As with other woodland insects, the fortunes of several bees have been adversely affected by modern woodland management - the abandonment of coppicing leading to stands of mature broadleaved trees or the establishment of coniferous plantations. Both these woodland types eventually shade out the understorey and its rich and varied herb communities. One bee adversely affected by such changes is Osmia pilicornis, though where suitable conditions exist it can still be locally common.
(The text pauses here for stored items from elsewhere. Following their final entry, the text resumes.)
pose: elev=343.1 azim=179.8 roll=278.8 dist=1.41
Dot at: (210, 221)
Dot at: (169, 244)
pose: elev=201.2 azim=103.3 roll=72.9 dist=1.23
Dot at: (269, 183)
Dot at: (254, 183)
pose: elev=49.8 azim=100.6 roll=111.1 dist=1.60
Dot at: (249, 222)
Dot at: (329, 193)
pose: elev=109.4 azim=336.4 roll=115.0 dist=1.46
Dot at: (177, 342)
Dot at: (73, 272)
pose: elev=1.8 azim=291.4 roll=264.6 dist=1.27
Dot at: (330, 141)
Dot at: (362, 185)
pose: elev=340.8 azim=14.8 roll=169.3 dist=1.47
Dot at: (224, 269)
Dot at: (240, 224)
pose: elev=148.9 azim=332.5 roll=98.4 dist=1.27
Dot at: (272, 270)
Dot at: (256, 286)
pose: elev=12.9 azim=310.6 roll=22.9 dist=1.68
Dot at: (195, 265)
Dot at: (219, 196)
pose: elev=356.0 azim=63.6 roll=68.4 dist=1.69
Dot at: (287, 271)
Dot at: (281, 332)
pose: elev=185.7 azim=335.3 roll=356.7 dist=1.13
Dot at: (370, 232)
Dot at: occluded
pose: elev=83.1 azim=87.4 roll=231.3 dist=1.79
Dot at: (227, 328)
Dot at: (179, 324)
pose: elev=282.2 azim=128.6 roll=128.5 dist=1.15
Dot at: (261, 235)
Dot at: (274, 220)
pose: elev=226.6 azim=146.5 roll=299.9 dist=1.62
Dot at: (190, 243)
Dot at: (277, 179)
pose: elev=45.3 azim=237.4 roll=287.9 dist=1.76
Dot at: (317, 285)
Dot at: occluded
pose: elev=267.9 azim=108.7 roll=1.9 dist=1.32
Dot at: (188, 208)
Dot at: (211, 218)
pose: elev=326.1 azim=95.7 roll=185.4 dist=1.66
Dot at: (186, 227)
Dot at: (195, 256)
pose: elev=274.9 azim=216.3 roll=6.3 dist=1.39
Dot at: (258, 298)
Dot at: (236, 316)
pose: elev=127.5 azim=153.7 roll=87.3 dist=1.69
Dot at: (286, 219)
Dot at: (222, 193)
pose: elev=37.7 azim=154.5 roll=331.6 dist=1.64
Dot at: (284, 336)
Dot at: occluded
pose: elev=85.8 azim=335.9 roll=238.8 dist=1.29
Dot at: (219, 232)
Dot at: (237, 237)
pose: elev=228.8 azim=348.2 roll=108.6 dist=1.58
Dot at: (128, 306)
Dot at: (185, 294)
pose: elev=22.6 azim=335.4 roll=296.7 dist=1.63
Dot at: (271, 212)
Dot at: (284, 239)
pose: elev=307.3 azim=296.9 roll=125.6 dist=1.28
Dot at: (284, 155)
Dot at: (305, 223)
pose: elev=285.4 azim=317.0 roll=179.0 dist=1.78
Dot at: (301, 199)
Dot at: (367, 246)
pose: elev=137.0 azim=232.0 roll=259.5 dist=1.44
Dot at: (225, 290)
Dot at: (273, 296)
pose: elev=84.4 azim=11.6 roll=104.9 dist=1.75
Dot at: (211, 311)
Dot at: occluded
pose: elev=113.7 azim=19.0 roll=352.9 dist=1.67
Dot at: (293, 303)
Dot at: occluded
A paper describing the biology and habitat of this species Distribution, biology and habitat of the rare European osmiine bee species Osmia (Melanosmia) pilicornis (Hymenoptera, Megachilidae, Osmiini) by Rainer Prosi, Heinz Wiesbauer & Andreas Müller can be downloaded here
BWARS member Rosie Earwaker has produced:
- a fact sheet about O. pilicornis;
- a summary of the results of 2013 and 2014 surveys for O. pilicornis;
- A report on habitat assesment for O. pilicornis.
These can be downloaded from the links below:
This species is largely confined to deciduous woodland in southern England, from Kent to Cornwall (though it is very rare in the south-west), northwards to Hereford and Worcester and Suffolk. In Wales, known only from Mid Glamorgan. There are no records from the Channel Islands or Ireland. It is a scarce species, but is occasionally numerous in a few sites, e.g. woodland near Goodwood, West Sussex.